Wie steht es denn mit Ihrer Berufung nach Wien? Ich bin zwar auch in der Ferne, kann aber mit der grössten Unbefangenheit darüber schreiben, weil mir an einer Versetzung nach Wien gar nichts liegt und ich mich, ehe ich irgend etwas von der Einbeziehung Ihrer Person in die Combination a wusste, im Ministerium ähnlich ausgesprochen habe. Vielleicht sind Ihnen einige Notizen nicht unangenehm. Schmarda hat mit allen Kräften für Aufrechthaltung seines Privilegiums gekämpft, die Collegiengelder allein || einzustreichen. Nichts desto weniger bestand die Commission auf einem Vorschlag. Im Professorencollegium sind aber alle Vorschläge samt Akordements mit 1 Stimme Majorität abgelehnt. Diese waren: 1) Terna Stein, Schmidt, Haeckel. 2) Stein, Schmidt, Haeckel mit dem Ersuchen, für Haeckel, falls Stein oder Schmidt ernannt würden, eine eigne Professur extra zu gründen 3) Haeckel, Schmidt, Stein. (Alphabetisch zur Auswahl)b In der Commission sind Sie, wie Sie wohl wissen, besonders durch den Mineralogen Tschermak oben angestellt worden, während Roux und Suess für Stein streiten, den ledernen Patron. meine Freunde, Scherer etc., wünschen vor allem Sie, und ich würde mich ungemein freun, wenn wir in dem österreichischen Chaos uns nahe kämen.

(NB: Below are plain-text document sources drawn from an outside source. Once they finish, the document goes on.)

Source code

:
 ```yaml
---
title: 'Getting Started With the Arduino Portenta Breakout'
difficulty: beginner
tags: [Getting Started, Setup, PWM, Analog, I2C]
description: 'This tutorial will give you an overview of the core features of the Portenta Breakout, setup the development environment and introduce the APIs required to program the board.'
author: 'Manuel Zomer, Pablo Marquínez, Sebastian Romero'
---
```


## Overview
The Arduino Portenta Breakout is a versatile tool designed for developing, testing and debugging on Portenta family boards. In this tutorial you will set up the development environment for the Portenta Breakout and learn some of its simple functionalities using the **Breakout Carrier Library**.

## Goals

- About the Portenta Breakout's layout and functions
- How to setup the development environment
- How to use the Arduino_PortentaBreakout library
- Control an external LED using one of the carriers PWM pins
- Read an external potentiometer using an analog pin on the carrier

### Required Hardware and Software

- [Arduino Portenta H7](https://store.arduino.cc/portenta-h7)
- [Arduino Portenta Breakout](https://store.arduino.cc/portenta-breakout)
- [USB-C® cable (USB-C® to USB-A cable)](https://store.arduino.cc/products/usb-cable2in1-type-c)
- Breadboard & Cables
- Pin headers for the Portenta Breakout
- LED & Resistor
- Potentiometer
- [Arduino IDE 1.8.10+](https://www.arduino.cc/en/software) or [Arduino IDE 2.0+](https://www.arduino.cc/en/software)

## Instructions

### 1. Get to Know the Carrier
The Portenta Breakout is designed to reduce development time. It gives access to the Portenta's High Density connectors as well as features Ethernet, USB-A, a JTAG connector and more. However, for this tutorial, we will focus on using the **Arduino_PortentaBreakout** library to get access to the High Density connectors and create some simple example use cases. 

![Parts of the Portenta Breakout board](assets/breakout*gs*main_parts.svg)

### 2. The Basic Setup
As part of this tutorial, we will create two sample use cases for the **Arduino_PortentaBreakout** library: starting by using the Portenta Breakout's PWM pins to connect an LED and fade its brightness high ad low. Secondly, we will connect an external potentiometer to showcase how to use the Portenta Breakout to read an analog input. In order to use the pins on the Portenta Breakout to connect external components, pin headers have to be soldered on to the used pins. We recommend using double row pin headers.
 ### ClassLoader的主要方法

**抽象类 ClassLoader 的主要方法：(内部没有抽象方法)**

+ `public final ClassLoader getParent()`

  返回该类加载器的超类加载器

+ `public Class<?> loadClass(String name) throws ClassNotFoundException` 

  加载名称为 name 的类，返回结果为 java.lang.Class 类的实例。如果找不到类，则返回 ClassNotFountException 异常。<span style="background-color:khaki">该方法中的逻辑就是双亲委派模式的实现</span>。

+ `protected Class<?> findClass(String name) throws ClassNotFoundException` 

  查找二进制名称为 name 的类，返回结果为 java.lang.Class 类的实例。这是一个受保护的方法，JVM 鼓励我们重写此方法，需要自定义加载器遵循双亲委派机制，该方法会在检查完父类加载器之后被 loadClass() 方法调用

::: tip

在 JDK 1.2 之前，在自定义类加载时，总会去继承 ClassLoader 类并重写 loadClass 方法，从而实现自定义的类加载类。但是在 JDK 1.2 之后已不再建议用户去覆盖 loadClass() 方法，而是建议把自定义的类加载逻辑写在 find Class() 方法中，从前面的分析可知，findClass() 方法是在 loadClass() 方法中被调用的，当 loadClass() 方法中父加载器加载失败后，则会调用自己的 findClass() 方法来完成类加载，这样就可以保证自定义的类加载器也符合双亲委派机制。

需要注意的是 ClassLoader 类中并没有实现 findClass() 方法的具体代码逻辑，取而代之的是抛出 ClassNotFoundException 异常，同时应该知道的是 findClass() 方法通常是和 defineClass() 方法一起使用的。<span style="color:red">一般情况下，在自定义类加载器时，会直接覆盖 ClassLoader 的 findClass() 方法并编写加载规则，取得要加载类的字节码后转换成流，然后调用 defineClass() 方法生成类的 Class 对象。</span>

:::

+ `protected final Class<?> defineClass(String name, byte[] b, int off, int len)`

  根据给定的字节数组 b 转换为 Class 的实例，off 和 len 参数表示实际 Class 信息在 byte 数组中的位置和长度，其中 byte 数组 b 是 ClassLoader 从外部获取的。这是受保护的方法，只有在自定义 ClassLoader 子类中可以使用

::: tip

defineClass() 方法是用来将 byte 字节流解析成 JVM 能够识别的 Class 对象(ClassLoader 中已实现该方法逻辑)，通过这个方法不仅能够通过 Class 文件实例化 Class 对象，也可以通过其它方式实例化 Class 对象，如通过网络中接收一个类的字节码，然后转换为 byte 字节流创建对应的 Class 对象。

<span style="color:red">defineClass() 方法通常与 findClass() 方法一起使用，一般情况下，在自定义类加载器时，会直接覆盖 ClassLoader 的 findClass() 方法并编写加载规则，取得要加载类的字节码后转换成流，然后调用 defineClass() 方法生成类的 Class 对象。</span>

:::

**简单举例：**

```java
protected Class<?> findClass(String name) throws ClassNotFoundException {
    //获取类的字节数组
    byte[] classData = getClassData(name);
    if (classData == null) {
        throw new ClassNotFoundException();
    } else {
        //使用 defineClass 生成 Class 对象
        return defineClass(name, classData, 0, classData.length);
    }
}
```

Man hat mir von Facultätswegen die gesammten Acten dem Unterrichtsministerium zugestellt und dort ruhen sie vorläufig. Wenn bis zum Frühjahr keine Entscheidung getroffen, würde ich Ihnen, falls Sie nach Wien wollen, den Rath geben, sich mit Berufung auf den Vorschlag dem Minister – wer weiss, welcher Esel es dann sein wird! – vorzustellen. Mit dem jetzigen, meinem Dutzbruder Stremayr, einem recht angenehmen Menschen, bin ich in offene Fehde gerathen. Sie würden mit ihm sehr gut verkehren können. Wenn Sie irgend welche Aufschlüsse wollen, wenden Sie sich getrost an mich. Mit mir und Wien steht es einfach so: Ohne eine || sehr bedeutende sichere Verbesserung des Einkommens gehe ich von hier nicht fort und auch dann würden wir es nur mit grösstem Widerstreben thun. Ich gönne also die Wiener Zoologie einem Jeden, der der Stelle würdig ist, vor Allem Ihnen.
Alle Ihre Zusendungen habe ich erhalten und mich ihrer gefreut. Ihre Schöpfungsgeschichte schlägt durch. Mit den Bathybius und den Coccolithen haben Sie mir einen kleinen Streich gespielt. Ich weiss nicht, ob Ihnen meine Notiz darüber im Ausland zu Gesicht gekommen, kurz, ich erhielt Ihren Aufsatz als ich eben meine Studien an adriatischen Korallen vorläufig abgeschlossen hatte. Ich werde dennoch bald eine kleine Publication vornehmen, worin zwar wesentlich Neues natürlich nicht enthalten, aber doch die nach meiner Beobachtung vorhandene Identität von Discolithen u. Cystolithen betont werden wird. Coccosphären habe ich im adriatischen Schlamme nicht gesehen.
Grüssen Sie Ihre Frau und Gegenbaur und Schultze.
Ihr
Oscar Schmidt ||
Ich schiebe noch ein Blättchen ein.
Weyville Thomson schrieb mir neulich, dass er hoffe, Allmans Nachfolger in Edinburg zu werden und bat mich, was mich etwas überraschte, meine Meinung über seine Befähigung für diese Stelle auszusprechen. Es schien mir ein ostensibler Brief zur Beförderung seiner Candidaten sein zu sollen, und ich habe nicht gezögert, ihm diesen Gefallen zu thun. Dann schreibt er:
„Prof. E. Haeckel is I believe a colleague of yours. If he has seen any of my small contribution of zoology with approval, I should be very glad of a couple of lines from him. I heard from G. Jeffreys that he wished all the calcareous sponges possible. I have got ? any as yet, but I expect some remarkable ones now.